Problems: The Breakfast Of Entrepreneurial Giants
Problems are so critical to the growth of a business that I’ll say if you AREN’T seeing problems from time to time then your people probably aren’t telling you everything, and you most definitely aren’t making the changes in your business to help you move towards your goals.
An entrepreneurial mindset is an essential quality in business, but it doesn’t have to live at the executive level of an organization. The very best of leaders create an environment for individual contributors to bring their own entrepreneurial spirit to the table.
What Does An Organization With An Entire Team With An Entrepreneurial Mindset Look Like?
Cultivating an entrepreneurial mindset throughout your organization means that all employees, no matter their title, are:
- Empowered to think creatively
- Innovative in their role
- Curious about how to improve the company or better serve customers
- Take risks confidently
By leading in a way that encourages others to innovate, you create a workplace where employees see themselves as the entrepreneur of their position. You create the space to allow individuals to dream big, to be responsible for themselves and to contribute to something more. With that environment, individuals and the company can reap significant benefits.
In 2014, strength-based leadership development experts Jack Zenger and Joseph Folkman performed an analysis of the 33 top leaders at a major telecommunications organization and established traits that made those leaders effective. Some of their findings included creating a culture that magnifies upward communication; setting stretch goals and emphasizing speed.
The Fruit Of Problems Paired With An Entrepreneurial Mindset? Higher Levels Of Innovations And Success.
When you’re overflowing with ideas, how do you say “No” to too many ideas as an executive?
“Hey, I really want to discuss this but can we push it to our Friday meeting?” Or for the overly creative on your team, ask them three questions and actions to hone their idea and refine their offering.
What If A Team Member Is Going After A Bad Idea?
If they’re proposing after a really “bad” idea that’s not aligning with the current projects or doesn’t feel like a good fit, don’t shut it down; rather, offer positive feedback with an alternative. Offer a response along the lines of:
“One thing I appreciate about you is your very thoughtful. I’m not really in love with this idea, but don’t stop generating ideas.” or “I really like this element of the idea, but maybe develop this side of it!”
Or if you use a Traction focused system in your business- add it to the queue: “Let’s add it to the Traction To-Do/Issues list.”
#1 Key To Nurturing An Entrepreneurial Mindset In Your Employees: Choose Your Words Carefully
Here, it’s worth repeating:
Choose Your Words Carefully.
Try to not shut people down. Let them know you value what they are bringing to the table. People don’t remember what you say but how you say it.
Good leaders encourage a culture where every team member’s ideas are heard and valued.
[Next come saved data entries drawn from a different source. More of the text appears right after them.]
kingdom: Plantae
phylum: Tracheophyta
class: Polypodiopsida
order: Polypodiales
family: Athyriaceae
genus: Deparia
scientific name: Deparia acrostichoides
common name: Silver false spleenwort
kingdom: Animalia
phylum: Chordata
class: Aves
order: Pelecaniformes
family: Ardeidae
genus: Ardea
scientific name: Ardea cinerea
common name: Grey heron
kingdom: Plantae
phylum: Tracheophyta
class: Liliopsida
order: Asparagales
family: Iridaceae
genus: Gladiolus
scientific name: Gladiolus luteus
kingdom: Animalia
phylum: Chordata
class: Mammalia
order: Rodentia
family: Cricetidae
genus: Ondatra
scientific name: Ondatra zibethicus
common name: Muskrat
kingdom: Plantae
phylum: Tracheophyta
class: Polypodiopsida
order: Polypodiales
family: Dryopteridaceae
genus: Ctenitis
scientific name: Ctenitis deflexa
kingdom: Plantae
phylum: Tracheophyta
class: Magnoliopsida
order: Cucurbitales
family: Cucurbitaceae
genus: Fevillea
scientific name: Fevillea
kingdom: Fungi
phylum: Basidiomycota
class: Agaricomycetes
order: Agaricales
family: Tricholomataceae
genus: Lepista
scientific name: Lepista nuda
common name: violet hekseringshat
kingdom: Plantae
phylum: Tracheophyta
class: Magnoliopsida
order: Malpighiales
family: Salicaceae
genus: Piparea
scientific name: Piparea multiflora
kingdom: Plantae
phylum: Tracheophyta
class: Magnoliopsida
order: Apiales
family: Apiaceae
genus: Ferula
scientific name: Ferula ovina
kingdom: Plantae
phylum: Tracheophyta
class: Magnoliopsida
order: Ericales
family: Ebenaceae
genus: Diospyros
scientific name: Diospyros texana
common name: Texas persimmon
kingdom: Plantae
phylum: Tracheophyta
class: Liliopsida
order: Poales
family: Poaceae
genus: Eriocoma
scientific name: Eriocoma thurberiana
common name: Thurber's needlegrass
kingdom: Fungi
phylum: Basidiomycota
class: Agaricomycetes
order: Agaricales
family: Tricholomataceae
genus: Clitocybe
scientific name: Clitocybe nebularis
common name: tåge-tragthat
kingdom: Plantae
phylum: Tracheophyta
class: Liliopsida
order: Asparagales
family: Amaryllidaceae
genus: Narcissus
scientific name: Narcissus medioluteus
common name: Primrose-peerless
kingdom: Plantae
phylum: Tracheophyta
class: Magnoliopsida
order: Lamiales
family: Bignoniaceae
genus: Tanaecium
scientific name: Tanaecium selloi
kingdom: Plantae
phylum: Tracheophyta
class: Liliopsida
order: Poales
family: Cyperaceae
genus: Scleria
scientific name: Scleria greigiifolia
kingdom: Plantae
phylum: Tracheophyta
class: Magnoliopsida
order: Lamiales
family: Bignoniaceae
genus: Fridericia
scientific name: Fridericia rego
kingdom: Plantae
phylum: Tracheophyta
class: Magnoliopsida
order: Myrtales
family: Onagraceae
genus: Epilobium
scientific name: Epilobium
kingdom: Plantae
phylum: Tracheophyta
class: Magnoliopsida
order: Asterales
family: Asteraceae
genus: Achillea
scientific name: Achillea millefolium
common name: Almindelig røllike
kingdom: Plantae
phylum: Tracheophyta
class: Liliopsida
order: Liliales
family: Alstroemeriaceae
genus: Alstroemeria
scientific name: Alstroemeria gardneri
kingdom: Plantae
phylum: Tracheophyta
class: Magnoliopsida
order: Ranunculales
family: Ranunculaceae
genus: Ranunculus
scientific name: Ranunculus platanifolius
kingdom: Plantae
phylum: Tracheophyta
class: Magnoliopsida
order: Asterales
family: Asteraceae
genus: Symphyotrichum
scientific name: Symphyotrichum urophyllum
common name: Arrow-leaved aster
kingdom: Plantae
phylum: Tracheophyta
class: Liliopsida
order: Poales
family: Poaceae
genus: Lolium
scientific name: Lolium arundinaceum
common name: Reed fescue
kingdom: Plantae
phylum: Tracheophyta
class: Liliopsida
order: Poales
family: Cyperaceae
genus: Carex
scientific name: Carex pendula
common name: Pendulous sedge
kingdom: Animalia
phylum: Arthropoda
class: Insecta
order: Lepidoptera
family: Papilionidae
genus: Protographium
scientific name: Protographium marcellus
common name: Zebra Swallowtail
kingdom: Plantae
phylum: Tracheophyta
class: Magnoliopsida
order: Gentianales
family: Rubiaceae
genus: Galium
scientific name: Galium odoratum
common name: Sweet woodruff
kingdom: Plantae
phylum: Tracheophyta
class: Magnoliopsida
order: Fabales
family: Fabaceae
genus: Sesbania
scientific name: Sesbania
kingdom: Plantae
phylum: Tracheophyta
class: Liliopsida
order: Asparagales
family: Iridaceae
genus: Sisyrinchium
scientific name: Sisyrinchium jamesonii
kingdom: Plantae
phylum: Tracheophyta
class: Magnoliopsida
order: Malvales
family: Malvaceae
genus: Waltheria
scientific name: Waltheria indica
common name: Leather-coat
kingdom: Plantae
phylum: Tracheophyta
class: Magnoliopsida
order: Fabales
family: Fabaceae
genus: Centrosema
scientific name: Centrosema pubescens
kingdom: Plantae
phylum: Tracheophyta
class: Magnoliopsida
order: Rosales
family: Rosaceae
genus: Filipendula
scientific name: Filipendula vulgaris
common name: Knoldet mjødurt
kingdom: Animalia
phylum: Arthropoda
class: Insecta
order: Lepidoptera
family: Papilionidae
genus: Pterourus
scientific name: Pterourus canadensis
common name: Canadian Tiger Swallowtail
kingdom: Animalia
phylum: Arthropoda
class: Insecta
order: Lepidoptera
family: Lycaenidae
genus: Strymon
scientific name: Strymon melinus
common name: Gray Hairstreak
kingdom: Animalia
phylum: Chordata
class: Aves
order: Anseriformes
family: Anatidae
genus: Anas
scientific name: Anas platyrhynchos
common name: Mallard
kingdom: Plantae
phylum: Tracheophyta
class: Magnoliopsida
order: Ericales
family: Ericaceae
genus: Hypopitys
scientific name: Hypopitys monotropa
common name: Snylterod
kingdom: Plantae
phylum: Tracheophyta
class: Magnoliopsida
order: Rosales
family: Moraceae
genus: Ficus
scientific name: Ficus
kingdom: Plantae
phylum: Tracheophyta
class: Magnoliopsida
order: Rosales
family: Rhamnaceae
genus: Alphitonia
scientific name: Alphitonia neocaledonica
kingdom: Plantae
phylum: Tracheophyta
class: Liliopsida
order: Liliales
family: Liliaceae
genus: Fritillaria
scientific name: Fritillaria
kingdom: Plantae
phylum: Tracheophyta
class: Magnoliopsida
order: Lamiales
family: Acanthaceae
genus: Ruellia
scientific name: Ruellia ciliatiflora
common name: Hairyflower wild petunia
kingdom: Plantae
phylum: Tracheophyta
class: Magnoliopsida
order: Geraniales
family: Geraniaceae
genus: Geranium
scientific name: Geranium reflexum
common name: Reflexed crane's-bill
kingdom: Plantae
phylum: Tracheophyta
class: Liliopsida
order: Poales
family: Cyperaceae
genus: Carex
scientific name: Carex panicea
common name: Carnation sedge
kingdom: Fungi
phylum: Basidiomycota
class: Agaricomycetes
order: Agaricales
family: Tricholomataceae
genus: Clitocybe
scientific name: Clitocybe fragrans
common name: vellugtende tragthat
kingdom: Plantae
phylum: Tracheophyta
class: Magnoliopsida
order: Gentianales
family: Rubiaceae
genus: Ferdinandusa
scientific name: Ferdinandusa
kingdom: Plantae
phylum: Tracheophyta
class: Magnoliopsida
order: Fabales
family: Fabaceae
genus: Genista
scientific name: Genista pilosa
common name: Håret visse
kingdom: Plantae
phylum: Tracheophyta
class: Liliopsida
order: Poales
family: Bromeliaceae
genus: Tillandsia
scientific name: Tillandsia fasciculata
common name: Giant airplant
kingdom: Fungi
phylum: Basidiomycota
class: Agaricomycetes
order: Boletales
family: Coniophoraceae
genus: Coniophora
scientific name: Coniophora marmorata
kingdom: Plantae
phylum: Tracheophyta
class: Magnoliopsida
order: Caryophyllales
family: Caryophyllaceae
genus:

They’re open and imaginative — and they support those traits in their employees.
So grab your favorite spoon, your favorite bowl, and grab the milk from the fridge: Problems really are the breakfast of champions – they allow you to see what things you need to improve on so you become a better business. If you are re-encountering the same issue repeatedly, then clearly you didn’t really solve it the first few times around – you’ve learned what doesn’t solve the problem so keep swinging away on this!
Welcome problems in your business and see them as opportunities for incremental improvement – then ask for a second helping!